TEXT SHOWN:
+-------+

So basically, they set a precedent that the school gets to decide who can pray and who can't. What's more, the school actually banned certain people from praying in certain situations.

Congratulations.

First of all, since when do we have to get someone's permission to pray? If I walked into your home and told you that I was allowing you to sit on your own couch, what would you say to me? Christians in this country have gotten too caught up in the idea of "rights." Anytime local or federal government makes a decision which appears unfavorable to the church, Christians jump up to defend our rights. A school decides that students can't have a bible study on campus. The local church rushes in to protest, or even sue the school. Federal buildings are removing plaques displaying the ten commandments, all mention of God is being removed from anything relating to the government, and some Christians are afraid that someday we won't even be allowed to worship.

So what?

Look at the apostles. How many rallies did first century Christians have in order to reform the anti-Christian attitude of the Roman government? Very few, as they were too busy spreading the gospel. My answer to people who ask, "What happens when we aren't allowed to worship anymore?" is, "Probably we will go to jail, and still be exactly where God wants us."

So, how involved should a Christian be in trying to affect and change the government? On the other hand, we should be compassionate to others, and if we feel the government is making decisions that hurt people, should we try to put an end to it? Can you even be compassionate at a federal level? Am I missing something here?

Monday, July 17, 2006

The difference between the end and the means

I am going to make a guess which may, if I pull it off well, sound educated. If you were to ask most people in this country what the point of Christianity is, they would tell you that Jesus died to forgive us our sins so that we can go to heaven. The problem with this answer is that they have mistaken the means for the end. It isn't surprising that they should do that. If they are anything like me, their mind naturally vacillates between shame and regret of the past, and fear and anxiety of the future. Along comes Jesus with a cure for both, and our natural response is, "Yay, I'm cured." Consider this: a man goes to the doctor with a broken leg. The doctor puts the leg in a cast. Why? Well, so the bone will heal. However, there is a better and even more obvious answer if we look a little further. The doctor's goal is not to simply heal the break. The doctor's goal is that the patient should walk again. Healing the break is the means to that end. The same thing goes for the cure Jesus offers us. It isn't the goal. He is curing us of our past and future so that we can live with Him in the present. C.S. Lewis (probably my favorite author of all time until I read an author I like more) said something in The Screwtape Letters that I really like.

+-------+

EXTRACTED ENTRIES:
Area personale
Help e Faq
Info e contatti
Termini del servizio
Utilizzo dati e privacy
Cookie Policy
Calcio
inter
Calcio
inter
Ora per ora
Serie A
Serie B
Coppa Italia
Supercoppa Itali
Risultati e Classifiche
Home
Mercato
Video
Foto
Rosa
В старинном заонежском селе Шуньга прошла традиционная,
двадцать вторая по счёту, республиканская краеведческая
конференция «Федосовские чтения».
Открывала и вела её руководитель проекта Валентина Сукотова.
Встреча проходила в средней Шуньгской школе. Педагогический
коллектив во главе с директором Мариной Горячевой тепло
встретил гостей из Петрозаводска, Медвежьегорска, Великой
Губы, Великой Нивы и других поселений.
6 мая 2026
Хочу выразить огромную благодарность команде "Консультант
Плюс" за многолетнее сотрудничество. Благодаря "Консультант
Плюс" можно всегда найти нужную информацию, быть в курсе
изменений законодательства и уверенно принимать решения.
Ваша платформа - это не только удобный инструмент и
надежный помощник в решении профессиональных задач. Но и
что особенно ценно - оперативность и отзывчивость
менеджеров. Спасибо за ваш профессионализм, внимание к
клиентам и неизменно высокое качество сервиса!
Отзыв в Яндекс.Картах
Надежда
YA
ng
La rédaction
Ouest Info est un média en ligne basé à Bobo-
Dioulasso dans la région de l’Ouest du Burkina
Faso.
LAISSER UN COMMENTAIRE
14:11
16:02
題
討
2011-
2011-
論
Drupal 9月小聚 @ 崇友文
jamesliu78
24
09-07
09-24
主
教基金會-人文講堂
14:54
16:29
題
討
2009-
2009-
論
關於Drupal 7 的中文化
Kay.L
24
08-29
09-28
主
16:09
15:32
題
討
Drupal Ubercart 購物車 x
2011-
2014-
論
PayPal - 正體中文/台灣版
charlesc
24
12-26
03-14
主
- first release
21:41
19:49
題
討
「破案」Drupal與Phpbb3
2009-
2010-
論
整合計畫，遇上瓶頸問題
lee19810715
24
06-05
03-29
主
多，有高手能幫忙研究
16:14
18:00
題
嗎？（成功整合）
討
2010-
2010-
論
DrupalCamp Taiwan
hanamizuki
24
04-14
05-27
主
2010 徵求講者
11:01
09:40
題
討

+-------+

In the text's broken-leg comparison, what is the doctor's goal? The material plays no part here and can be set aside.

The doctor's goal is that the patient should walk again.